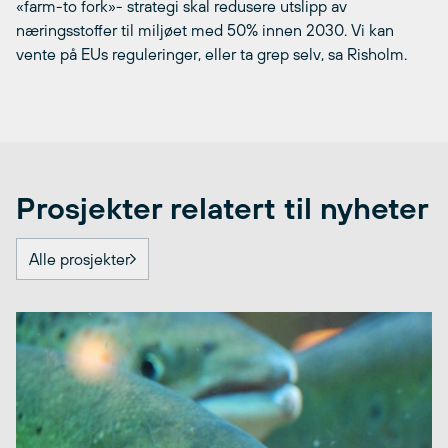
«farm-to fork»- strategi skal redusere utslipp av
næringsstoffer til miljøet med 50% innen 2030. Vi kan
vente på EUs reguleringer, eller ta grep selv, sa Risholm.
Prosjekter relatert til nyheter
Alle prosjekter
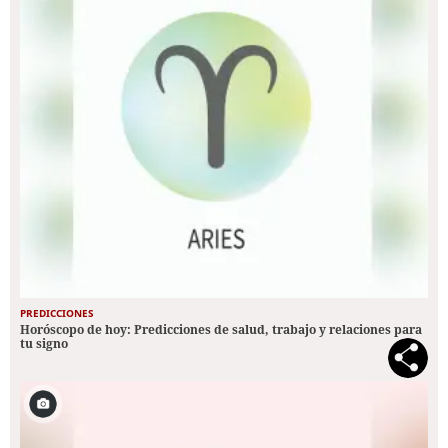
PREDICCIONES
Horóscopo de hoy: Predicciones de salud, trabajo y relaciones para
tu signo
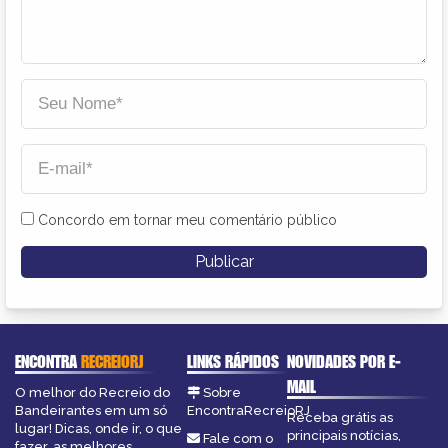
Concordo em tornar meu comentário público
ENCONTRA
RECREIORJ
LINKS RÁPIDOS
NOVIDADES POR E-
MAIL
O melhor do Recreio do
Sobre
Bandeirantes em um só
EncontraRecreioRJ
Receba grátis as
lugar! Dicas, onde ir, o que
principais notícias,
Fale com o
fazer, as melhores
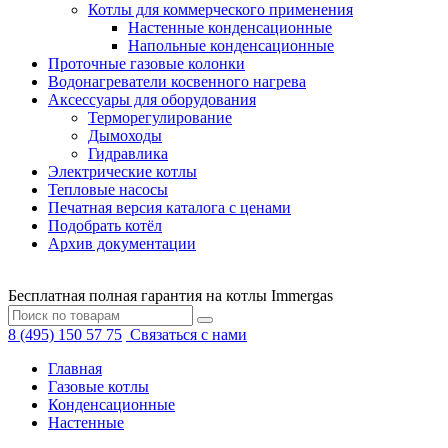
Котлы для коммерческого применения
Настенные конденсационные
Напольные конденсационные
Проточные газовые колонки
Водонагреватели косвенного нагрева
Аксессуары для оборудования
Терморегулирование
Дымоходы
Гидравлика
Электрические котлы
Тепловые насосы
Печатная версия каталога с ценами
Подобрать котёл
Архив документации
Бесплатная полная гарантия на котлы Immergas
8 (495) 150 57 75
Связаться с нами
Главная
Газовые котлы
Конденсационные
Настенные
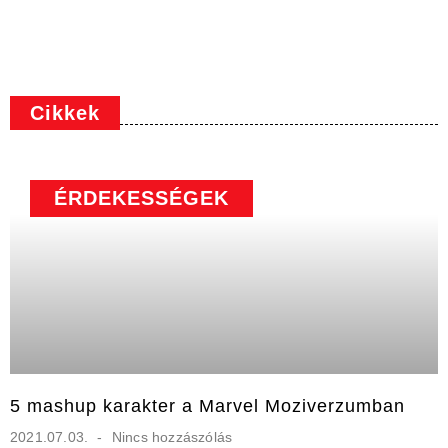
Cikkek
ÉRDEKESSÉGEK
5 mashup karakter a Marvel Moziverzumban
2021.07.03.
Nincs hozzászólás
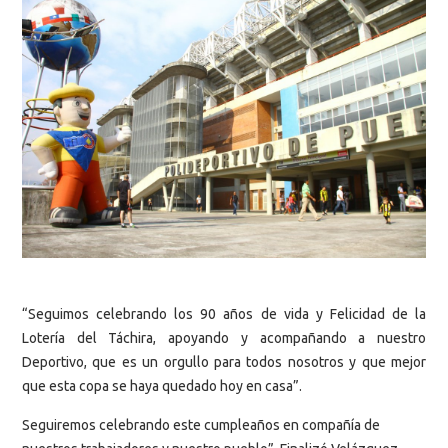
“Seguimos celebrando los 90 años de vida y Felicidad de la
Lotería del Táchira, apoyando y acompañando a nuestro
Deportivo, que es un orgullo para todos nosotros y que mejor
que esta copa se haya quedado hoy en casa”.
Seguiremos celebrando este cumpleaños en compañía de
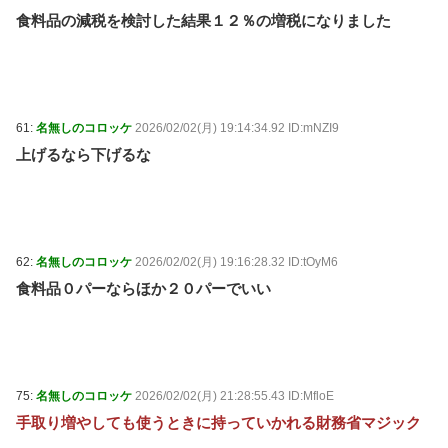
食料品の減税を検討した結果１２％の増税になりました
61:
名無しのコロッケ
2026/02/02(月) 19:14:34.92 ID:mNZI9
上げるなら下げるな
62:
名無しのコロッケ
2026/02/02(月) 19:16:28.32 ID:tOyM6
食料品０パーならほか２０パーでいい
75:
名無しのコロッケ
2026/02/02(月) 21:28:55.43 ID:MfloE
手取り増やしても使うときに持っていかれる財務省マジック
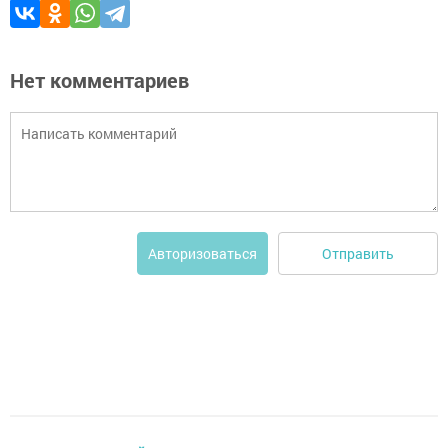
Нет комментариев
Отправить
Авторизоваться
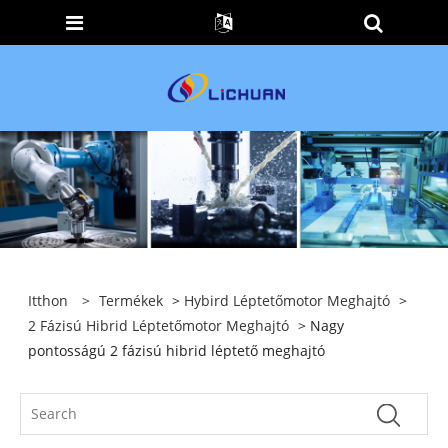
Itthon
>
Termékek
>
Hybird Léptetőmotor Meghajtó
>
2 Fázisú Hibrid Léptetőmotor Meghajtó
> Nagy
pontosságú 2 fázisú hibrid léptető meghajtó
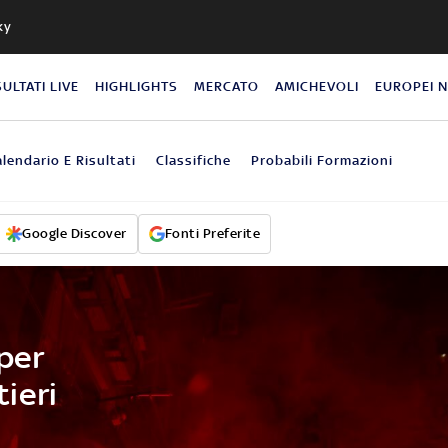
ky
SULTATI LIVE
HIGHLIGHTS
MERCATO
AMICHEVOLI
EUROPEI 
lendario E Risultati
Classifiche
Probabili Formazioni
Google Discover
Fonti Preferite
 per
ieri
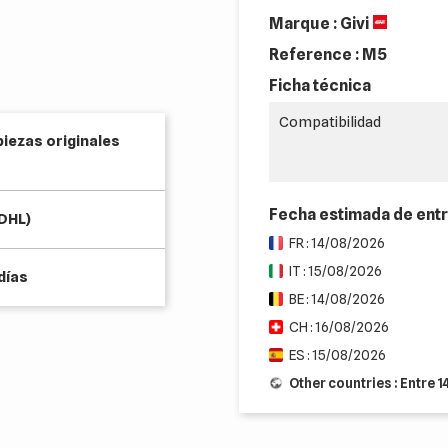
Marque : Givi
Reference :
M5
Ficha técnica
Compatibilidad
piezas originales
Fecha estimada de ent
(DHL)
FR : 14/08/2026
IT : 15/08/2026
días
BE : 14/08/2026
CH : 16/08/2026
ES : 15/08/2026
Other countries : Entre 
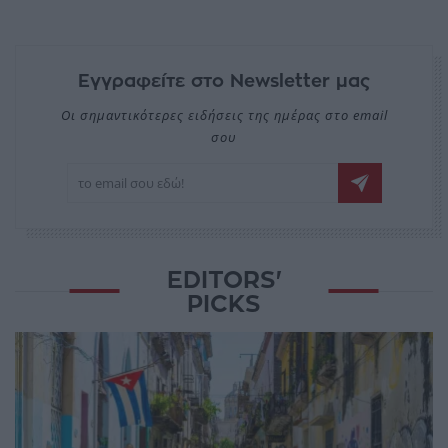
Εγγραφείτε στο Newsletter μας
Οι σημαντικότερες ειδήσεις της ημέρας στο email
σου
EDITORS'
PICKS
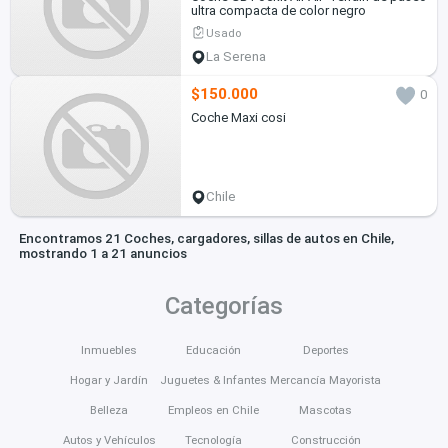
ultra compacta de color negro
Usado
La Serena
$150.000
0
Coche Maxi cosi
Chile
Encontramos 21 Coches, cargadores, sillas de autos en Chile,
mostrando 1 a 21 anuncios
Categorías
Inmuebles
Educación
Deportes
Hogar y Jardín
Juguetes & Infantes
Mercancía Mayorista
Belleza
Empleos en Chile
Mascotas
Autos y Vehículos
Tecnología
Construcción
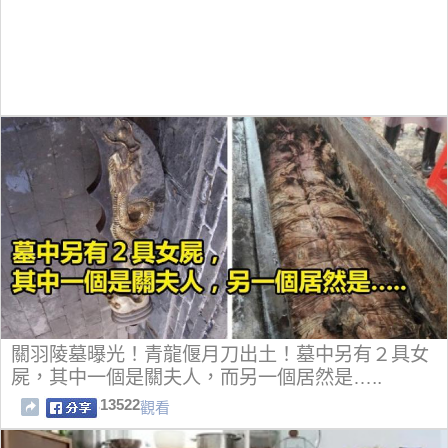
關羽陵墓曝光！青龍偃月刀出土！墓中另有２具女
屍，其中一個是關夫人，而另一個居然是…..
13522
觀看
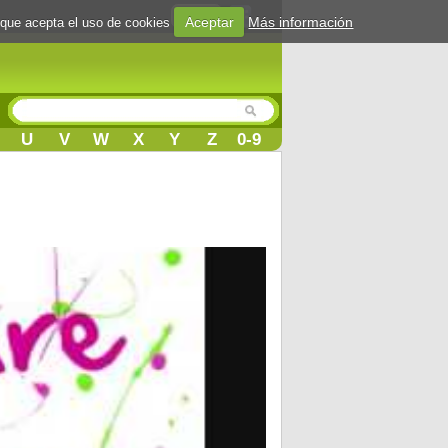
Login
Aceptar
Más información
 que acepta el uso de cookies
U
V
W
X
Y
Z
0-9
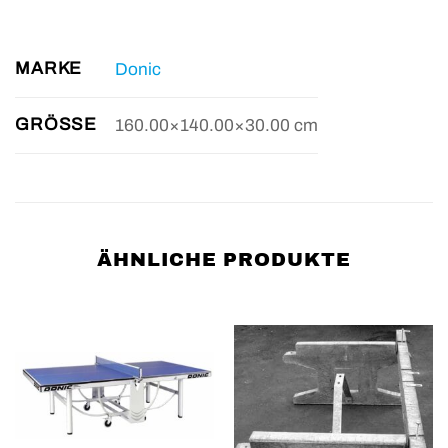
MARKE
Donic
GRÖSSE
160.00×140.00×30.00 cm
ÄHNLICHE PRODUKTE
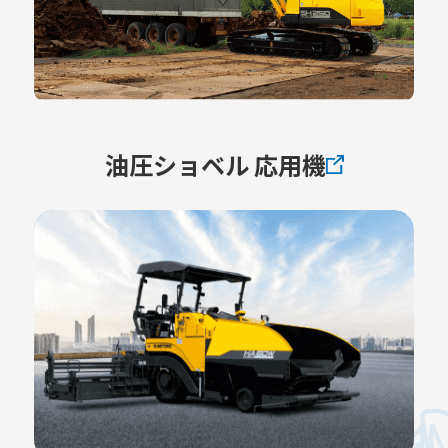
油圧ショベル 応用機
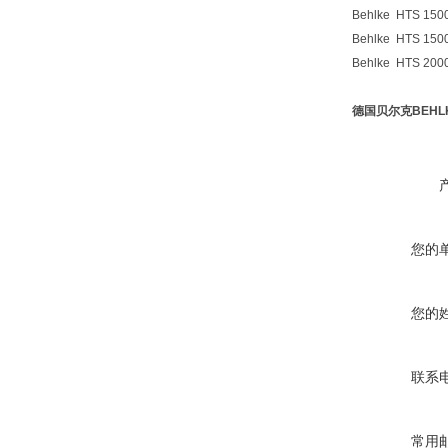
Behlke HTS 150
Behlke HTS 150
Behlke HTS 200
德国贝尔克BEHL
您的
您的
联系
常用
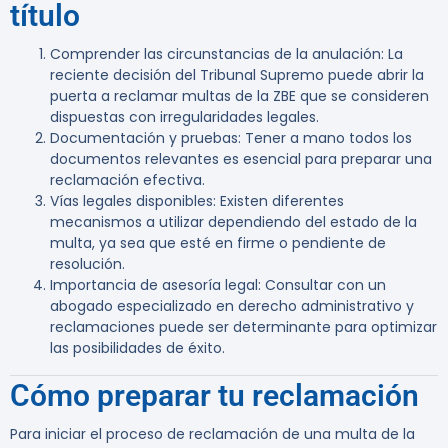
título
Comprender las circunstancias de la anulación
: La
reciente decisión del Tribunal Supremo puede abrir la
puerta a reclamar multas de la ZBE que se consideren
dispuestas con irregularidades legales.
Documentación y pruebas
: Tener a mano todos los
documentos relevantes es esencial para preparar una
reclamación efectiva.
Vías legales disponibles
: Existen diferentes
mecanismos a utilizar dependiendo del estado de la
multa, ya sea que esté en firme o pendiente de
resolución.
Importancia de asesoría legal
: Consultar con un
abogado especializado en derecho administrativo y
reclamaciones puede ser determinante para optimizar
las posibilidades de éxito.
Cómo preparar tu reclamación
Para iniciar el proceso de reclamación de una multa de la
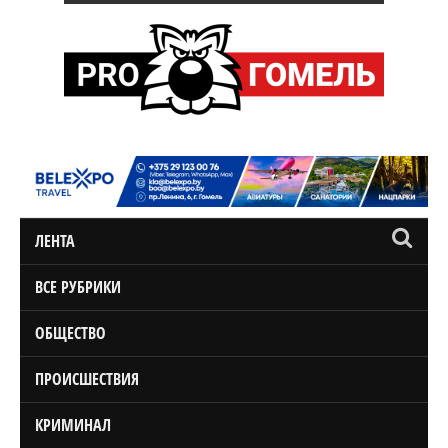
ЛЕНТА
ВСЕ РУБРИКИ
ОБЩЕСТВО
ПРОИСШЕСТВИЯ
КРИМИНАЛ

+-------+

* About this exercise *
Copy the entries from the line with "Котлы для коммерческого применения" to the line with "Nincs hozzászólás", putting "Дымовые трубы" where "Дымоходы" stands and changing nothing else. Leave out the pictures.

* Result of the exercise *
Котлы для коммерческого применения
Настенные конденсационные
Напольные конденсационные
Проточные газовые колонки
Водонагреватели косвенного нагрева
Аксессуары для оборудования
Терморегулирование
Дымовые трубы
Гидравлика
Электрические котлы
Тепловые насосы
Печатная версия каталога с ценами
Подобрать котёл
Архив документации
Бесплатная полная гарантия на котлы Immergas
8 (495) 150 57 75
Связаться с нами
Главная
Газовые котлы
Конденсационные
Настенные
Cikkek
ÉRDEKESSÉGEK
5 mashup karakter a Marvel Moziverzumban
2021.07.03.
Nincs hozzászólás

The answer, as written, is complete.